Tangentopoli, 25 anni fa l’inizio: Storia di Mani Pulite
La fine della Prima Repubblica arrivò esattamente 25 anni fa, in un crescendo rovinoso che avrebbe portato a migliaia di avvisi di garanzia, di arresti e di politici coinvolti. Vi raccontiamo la storia di Mani Pulite.
Era il 17 febbraio 1992, quando Mario Chiesa, presidente del Pio Albergo Trivulzio milanese, veniva sorpreso nell’atto di intascare una tangente da 7 milioni di lire, pagatagli da un fornitore della struttura. L’indagine era condotta da un sostituto procuratore che, insieme con i colleghi Piercamillo Davigo e Gherardo Colombo, avrebbe dato corpo al cuore del “Pool Mani Pulite“: Antonio Di Pietro.
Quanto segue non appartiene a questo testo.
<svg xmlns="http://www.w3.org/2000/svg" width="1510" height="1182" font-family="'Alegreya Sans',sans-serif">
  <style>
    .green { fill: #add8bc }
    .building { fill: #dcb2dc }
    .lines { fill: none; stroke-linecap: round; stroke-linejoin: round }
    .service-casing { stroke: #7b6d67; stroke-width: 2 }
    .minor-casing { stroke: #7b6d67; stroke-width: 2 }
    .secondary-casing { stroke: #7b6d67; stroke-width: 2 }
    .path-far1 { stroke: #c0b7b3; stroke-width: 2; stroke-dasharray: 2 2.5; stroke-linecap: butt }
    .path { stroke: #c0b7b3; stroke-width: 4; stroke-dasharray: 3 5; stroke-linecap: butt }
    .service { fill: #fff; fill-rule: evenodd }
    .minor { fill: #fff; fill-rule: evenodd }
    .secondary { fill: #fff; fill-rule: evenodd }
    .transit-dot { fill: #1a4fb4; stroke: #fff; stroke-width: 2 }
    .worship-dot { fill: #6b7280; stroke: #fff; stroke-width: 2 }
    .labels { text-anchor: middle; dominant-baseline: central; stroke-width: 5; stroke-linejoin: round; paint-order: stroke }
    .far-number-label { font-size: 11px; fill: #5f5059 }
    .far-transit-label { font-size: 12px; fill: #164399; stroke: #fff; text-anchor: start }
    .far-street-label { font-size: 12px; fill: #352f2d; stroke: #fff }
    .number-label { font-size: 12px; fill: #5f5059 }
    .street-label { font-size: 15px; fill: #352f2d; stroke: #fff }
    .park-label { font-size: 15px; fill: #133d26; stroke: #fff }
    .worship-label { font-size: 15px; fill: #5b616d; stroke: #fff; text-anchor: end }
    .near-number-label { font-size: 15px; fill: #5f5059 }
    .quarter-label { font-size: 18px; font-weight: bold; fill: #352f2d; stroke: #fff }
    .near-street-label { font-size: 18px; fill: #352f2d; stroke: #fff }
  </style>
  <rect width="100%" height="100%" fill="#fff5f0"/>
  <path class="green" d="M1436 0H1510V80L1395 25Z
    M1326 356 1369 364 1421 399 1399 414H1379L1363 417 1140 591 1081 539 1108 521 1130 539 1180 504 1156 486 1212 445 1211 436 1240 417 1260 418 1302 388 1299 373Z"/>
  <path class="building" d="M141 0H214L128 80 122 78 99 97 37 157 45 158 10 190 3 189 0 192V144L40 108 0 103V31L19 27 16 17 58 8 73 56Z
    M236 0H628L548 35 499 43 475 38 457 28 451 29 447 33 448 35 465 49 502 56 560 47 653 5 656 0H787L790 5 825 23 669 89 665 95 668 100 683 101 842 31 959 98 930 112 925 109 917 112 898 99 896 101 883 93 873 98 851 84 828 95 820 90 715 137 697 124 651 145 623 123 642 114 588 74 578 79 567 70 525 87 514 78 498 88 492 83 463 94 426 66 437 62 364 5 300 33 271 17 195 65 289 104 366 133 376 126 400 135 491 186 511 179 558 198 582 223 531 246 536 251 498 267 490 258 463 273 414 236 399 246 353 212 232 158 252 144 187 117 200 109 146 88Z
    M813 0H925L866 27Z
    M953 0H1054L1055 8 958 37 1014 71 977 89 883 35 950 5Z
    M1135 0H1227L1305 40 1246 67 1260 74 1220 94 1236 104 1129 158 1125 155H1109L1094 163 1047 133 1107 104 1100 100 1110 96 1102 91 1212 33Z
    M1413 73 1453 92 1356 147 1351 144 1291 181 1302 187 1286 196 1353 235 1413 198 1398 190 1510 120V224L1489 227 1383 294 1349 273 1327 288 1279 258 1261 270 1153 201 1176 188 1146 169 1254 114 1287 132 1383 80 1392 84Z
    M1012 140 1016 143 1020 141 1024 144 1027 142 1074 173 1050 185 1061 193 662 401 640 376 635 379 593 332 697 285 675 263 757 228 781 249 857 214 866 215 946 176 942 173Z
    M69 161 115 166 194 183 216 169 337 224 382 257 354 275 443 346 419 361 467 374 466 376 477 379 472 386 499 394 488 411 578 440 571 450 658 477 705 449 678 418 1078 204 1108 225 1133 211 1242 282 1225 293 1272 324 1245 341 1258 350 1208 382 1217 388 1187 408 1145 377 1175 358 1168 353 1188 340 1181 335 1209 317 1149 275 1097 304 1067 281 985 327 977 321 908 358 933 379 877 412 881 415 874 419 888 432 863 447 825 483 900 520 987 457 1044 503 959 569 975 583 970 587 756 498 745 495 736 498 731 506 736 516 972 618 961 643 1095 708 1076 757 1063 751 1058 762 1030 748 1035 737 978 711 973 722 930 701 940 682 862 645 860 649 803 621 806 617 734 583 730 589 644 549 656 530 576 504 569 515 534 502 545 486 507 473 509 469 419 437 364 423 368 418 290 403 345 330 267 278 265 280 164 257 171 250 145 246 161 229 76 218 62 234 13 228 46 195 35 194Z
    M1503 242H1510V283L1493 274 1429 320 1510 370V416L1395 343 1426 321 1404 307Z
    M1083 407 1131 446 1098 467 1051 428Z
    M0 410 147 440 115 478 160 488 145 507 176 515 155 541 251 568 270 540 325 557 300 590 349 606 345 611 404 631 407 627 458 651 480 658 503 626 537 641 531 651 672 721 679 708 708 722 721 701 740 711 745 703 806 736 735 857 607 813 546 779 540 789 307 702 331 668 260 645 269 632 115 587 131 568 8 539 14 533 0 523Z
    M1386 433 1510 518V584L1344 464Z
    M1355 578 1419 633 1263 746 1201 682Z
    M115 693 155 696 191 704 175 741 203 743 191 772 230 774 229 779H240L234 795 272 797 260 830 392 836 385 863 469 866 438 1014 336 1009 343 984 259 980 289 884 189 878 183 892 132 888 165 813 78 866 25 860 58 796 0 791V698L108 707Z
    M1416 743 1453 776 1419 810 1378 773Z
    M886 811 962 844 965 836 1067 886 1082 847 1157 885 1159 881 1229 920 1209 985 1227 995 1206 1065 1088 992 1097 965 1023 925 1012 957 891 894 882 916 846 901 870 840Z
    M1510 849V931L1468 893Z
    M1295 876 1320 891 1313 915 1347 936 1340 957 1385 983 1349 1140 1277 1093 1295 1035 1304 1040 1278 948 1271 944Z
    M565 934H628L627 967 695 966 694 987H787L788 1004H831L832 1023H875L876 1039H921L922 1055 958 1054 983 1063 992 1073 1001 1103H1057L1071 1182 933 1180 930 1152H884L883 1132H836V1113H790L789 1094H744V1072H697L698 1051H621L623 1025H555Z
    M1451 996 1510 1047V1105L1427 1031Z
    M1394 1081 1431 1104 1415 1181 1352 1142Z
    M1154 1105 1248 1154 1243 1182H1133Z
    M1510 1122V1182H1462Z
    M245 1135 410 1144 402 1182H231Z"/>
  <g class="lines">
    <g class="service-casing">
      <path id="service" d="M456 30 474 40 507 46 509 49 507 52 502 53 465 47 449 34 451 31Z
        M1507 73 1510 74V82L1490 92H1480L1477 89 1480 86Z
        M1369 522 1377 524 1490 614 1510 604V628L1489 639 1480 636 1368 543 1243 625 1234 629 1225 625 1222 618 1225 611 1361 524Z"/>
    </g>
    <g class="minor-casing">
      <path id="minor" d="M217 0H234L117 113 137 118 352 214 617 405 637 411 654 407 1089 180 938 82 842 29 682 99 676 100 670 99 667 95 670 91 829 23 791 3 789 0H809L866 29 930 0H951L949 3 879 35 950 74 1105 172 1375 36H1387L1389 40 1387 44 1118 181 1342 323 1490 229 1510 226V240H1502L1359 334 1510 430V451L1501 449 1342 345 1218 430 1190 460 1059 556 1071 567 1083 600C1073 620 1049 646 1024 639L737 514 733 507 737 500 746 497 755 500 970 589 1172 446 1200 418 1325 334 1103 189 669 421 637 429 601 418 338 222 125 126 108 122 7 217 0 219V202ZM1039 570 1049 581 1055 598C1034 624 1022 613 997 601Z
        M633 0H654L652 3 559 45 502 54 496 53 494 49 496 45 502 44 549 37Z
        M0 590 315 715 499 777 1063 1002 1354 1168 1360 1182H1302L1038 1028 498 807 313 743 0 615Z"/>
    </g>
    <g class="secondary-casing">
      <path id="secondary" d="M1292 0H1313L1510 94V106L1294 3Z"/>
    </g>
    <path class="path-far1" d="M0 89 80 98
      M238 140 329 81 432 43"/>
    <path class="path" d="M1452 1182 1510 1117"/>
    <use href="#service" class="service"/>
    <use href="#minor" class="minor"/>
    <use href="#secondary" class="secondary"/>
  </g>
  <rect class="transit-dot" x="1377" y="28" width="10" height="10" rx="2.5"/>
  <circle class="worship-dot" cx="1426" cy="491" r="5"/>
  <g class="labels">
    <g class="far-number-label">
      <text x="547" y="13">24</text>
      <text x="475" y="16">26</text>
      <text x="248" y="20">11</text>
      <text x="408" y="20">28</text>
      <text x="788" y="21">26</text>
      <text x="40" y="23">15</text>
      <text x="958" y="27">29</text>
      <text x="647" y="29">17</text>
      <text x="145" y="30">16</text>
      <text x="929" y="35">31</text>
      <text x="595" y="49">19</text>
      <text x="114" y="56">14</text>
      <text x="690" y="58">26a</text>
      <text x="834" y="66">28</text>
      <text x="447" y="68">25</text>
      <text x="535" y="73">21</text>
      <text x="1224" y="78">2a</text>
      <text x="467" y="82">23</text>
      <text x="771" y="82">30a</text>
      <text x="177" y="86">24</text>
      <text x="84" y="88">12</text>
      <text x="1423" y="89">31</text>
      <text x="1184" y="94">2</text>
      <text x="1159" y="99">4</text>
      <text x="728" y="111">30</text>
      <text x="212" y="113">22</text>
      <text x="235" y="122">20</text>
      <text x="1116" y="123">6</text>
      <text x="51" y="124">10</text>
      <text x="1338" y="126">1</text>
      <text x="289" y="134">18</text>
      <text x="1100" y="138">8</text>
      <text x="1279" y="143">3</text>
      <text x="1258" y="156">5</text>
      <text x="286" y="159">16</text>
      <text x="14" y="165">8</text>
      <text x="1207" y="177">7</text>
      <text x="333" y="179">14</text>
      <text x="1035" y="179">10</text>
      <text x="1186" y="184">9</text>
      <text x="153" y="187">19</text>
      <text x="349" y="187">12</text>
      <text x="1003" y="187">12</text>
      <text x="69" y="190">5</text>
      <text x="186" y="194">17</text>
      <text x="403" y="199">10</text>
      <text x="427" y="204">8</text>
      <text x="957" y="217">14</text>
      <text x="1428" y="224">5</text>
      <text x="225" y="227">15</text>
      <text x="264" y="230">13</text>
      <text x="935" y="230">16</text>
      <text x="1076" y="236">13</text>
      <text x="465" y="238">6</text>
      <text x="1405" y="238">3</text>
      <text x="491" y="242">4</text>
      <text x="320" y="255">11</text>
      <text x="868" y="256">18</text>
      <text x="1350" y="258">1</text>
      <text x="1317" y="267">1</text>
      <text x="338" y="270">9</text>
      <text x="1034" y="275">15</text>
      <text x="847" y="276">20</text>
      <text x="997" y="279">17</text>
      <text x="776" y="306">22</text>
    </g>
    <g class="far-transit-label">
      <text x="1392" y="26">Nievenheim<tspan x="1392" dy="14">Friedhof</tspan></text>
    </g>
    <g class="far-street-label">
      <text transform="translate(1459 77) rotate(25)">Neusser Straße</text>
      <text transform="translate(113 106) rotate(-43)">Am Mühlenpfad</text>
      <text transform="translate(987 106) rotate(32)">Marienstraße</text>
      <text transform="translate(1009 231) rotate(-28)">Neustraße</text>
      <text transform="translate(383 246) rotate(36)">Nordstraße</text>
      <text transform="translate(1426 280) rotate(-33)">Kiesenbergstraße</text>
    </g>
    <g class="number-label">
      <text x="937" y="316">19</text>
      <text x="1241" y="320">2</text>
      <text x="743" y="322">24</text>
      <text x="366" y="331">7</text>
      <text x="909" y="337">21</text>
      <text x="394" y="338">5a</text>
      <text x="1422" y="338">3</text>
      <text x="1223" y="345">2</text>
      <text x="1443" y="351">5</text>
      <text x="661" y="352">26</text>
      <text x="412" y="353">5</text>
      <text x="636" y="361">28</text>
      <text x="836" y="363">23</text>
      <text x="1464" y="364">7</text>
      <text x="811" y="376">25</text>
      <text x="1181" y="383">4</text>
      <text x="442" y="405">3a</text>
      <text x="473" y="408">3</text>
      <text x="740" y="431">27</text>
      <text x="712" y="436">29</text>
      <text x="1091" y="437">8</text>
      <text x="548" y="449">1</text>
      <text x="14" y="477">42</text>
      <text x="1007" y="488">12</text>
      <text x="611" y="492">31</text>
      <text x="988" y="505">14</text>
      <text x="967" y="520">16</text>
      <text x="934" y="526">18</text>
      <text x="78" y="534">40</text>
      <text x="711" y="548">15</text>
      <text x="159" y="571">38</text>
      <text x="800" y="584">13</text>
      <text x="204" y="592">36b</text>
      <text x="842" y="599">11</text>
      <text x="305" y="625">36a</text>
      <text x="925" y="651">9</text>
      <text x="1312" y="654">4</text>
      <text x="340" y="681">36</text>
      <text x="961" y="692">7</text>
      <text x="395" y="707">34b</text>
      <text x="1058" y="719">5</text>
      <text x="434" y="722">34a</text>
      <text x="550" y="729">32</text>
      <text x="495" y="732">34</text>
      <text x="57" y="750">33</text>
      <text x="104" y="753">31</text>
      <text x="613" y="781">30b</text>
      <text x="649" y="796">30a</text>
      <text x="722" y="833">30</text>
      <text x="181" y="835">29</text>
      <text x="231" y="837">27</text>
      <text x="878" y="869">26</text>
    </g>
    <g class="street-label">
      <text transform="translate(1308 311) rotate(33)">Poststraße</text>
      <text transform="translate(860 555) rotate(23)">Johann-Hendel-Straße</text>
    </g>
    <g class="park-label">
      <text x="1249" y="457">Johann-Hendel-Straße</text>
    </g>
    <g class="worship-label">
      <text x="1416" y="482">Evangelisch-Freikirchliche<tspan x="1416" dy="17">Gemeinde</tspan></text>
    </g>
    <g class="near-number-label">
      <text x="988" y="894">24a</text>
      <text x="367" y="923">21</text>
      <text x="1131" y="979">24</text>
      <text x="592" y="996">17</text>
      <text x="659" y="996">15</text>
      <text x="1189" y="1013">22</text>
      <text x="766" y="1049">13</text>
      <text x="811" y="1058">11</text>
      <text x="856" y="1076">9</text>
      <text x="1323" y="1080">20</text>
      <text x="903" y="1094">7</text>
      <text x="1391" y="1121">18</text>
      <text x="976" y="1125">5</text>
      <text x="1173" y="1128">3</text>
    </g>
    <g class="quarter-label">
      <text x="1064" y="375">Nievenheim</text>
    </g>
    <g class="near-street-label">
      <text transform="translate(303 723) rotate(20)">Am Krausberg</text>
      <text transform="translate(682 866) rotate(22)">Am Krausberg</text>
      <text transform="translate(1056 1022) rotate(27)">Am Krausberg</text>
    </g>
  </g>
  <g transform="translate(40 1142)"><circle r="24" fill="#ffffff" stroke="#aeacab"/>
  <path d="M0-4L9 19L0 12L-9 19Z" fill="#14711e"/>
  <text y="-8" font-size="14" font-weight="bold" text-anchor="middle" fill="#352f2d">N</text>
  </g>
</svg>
Stava cominciando a definirsi una rete di affari illeciti, talmente fitta ed estesa da contenere al proprio interno innumerevoli altre realtà, trasversali nel loro ipertrofico sviluppo di complicità e corruzione. E che appunto cominciarono ad essere scoperchiate in quel lontano pomeriggio meneghino, quando la mazzetta al “mariuolo” Chiesa era in realtà solo una delle tante e certo non la prima. Proprio per la vastità del sistema sotteso, che compromise fino a sfaldarlo il Pentapartito di Craxi (PSI), La Malfa (PRI), Altissimo (PLI), Cariglia (PSDI) e Forlani (DC). Diretto al centro della politica e oltre, ben oltre.
“Buona parte del finanziamento politico è irregolare o illegale. I partiti – specie quelli che contano su apparati grandi, medi o piccoli -, giornali, attività propagandistiche, promozionali ed associative e con essi molte e varie strutture politiche operative, hanno ricorso e ricorrono all’uso di risorse aggiuntive in forma irregolare o illegale“. Le parole di Bettino Craxi alla Camera, nel luglio 1992, hanno ancora oggi un impatto traumatico su chi le ascolta. Furono un’ammissione di colpe e di correità, nei confronti proprio dell’assemblea legislativa che lo stava ascoltando: “ Non credo che ci sia nessuno in quest’aula, responsabile politico di organizzazioni importanti che possa alzarsi e pronunciare un giuramento in senso contrario a quanto affermo: presto o tardi i fatti si incaricherebbero di dichiararlo spergiuro”. Limitare la pratica tangentizia come attività diffusa solo entro quell’aula, sarebbe una contestualizzazione oltremodo superficiale. Si pensi infatti a tutto quello che a mano a mano, inesorabilmente emergeva, al connubio strettissimo tra politica, imprenditoria e grande industria radicato ovunque nel paese.
Metropolitane, aeroporti, edifici, autostrade e poi ancora gruppi pubblici come Iri, Enel, Eni, Ferrovie dello Stato e privati come Olivetti e Fininvest. Questo solo per abbozzare un principio di elenco, facendone così intuire la portata. Alle vicende di Tangentopoli si accompagnò presto l’ira dei cittadini, che attesero Craxi fuori dal suo albergo per lanciargli le monetine, che scesero in piazza contro il Decreto Conso per depenalizzare il finanziamento illecito ai partiti, e che proprio contro il finanziamento pubblico votarono in massa nel 1993. La drammatizzazione di quegli anni era amplificata dall’attenzione mediatica, che per molti fu pari ad una condanna senza appello. E difatti ci fu chi come Raul Gardini, Sergio Moroni e Gabriele Cagliari non sopportò il peso di quella pressione, e si tolse la vita.
Ma le indagini continuavano ed i vecchi partiti erano prossimi alla dissoluzione, o meglio alla trasformazione. Dopo quei famigerati anni 90, niente più PCI, oramai PDS; niente più DC, scissa tra la riesumata dicitura di Partito Popolare Italiano e quella di Centro Cristiano Democratico; briciole di consenso per i socialisti, ridotti al 2% alle politiche del 1994; disciolti in altre formazioni gli altri. E intanto stava cominciando un nuovo corso, con l’avanzata di un homo novus che per 16 milioni di cittadini incarnava il rinnovamento tanto atteso: aveva inizio l’era berlusconiana.